The VP1 structure of N15 was used as a template to build a homology model for RHDV, VP1, and Δ29N capsids. The model was then manually adjusted in Coot to optimize the fit to the density, and refined using Coot and Phenix as for the N15 model.

The quality of the model obtained was assessed with Molprobity [68] as implemented in Phenix [69] and with the Worldwide PDB (wwPDB) OneDep System (https://deposit-pdbe.wwpdb.org/deposition). Refinement statistics are listed in S1 Table. Graphics were produced using Chimera X [70]. PDB validation report can be found in S1 File.

Model analysis

The electrostatic potential for the RHDV capsid was calculated using the Coulombic surface coloring tool available within Chimera X [70]. Protein-protein interactions were analyzed with the Contacts and H-Bonds tools within UCSF Chimera X and PDBsum [71].

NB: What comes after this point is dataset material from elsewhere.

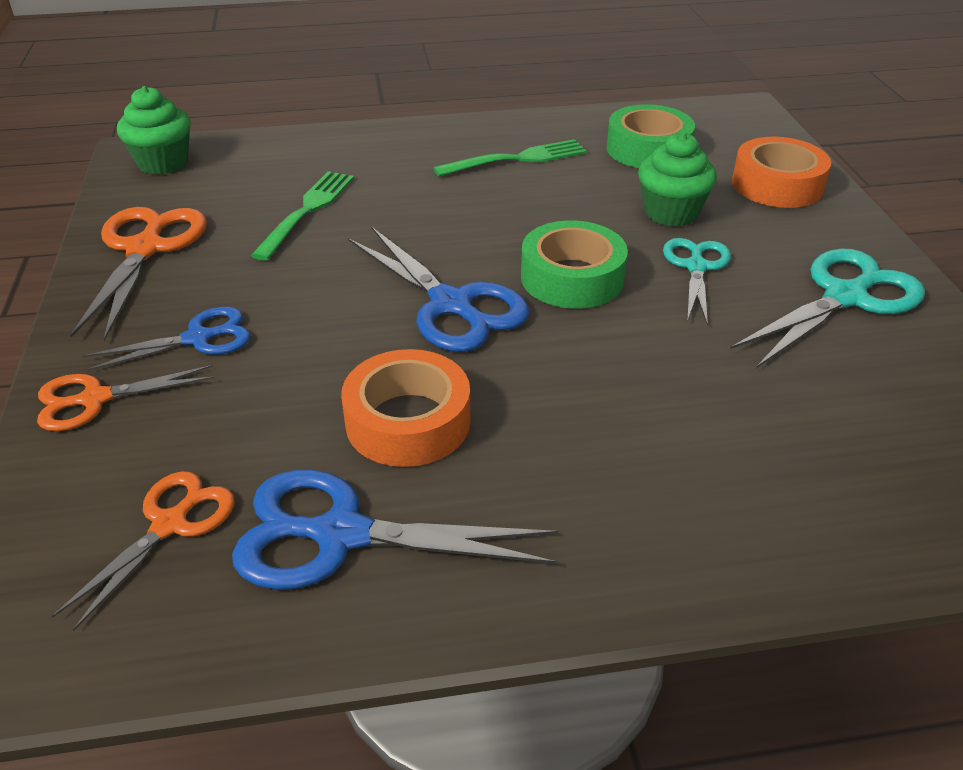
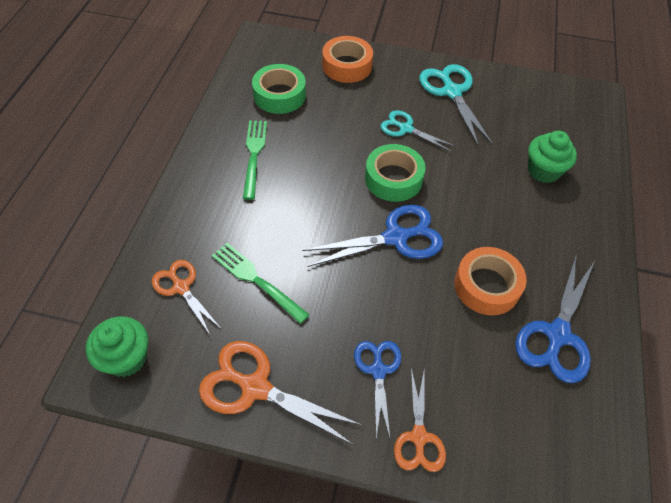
camera: 70 degrees left, 15 degrees up
orange scissors [52,471,235,631] -> orange scissors moved to [152,260,220,335]
green cupcake [638,132,717,226] -> green cupcake moved to [528,131,577,183]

Spherically averaged radial density profiles were calculated for both N15/VP1 capsids and full/empty virus maps, and were normalized and scaled to match the fit between both profiles. Difference maps of N15 subtracted from VP1 capsid, and of full capsid subtracted from empty capsid were calculated by arithmetic subtraction of the density values with Xmipp. For surface rendering of the resulting difference map (shown in Fig 4), small islands of density were filtered out, considering only the major differences at radii corresponding to the protein.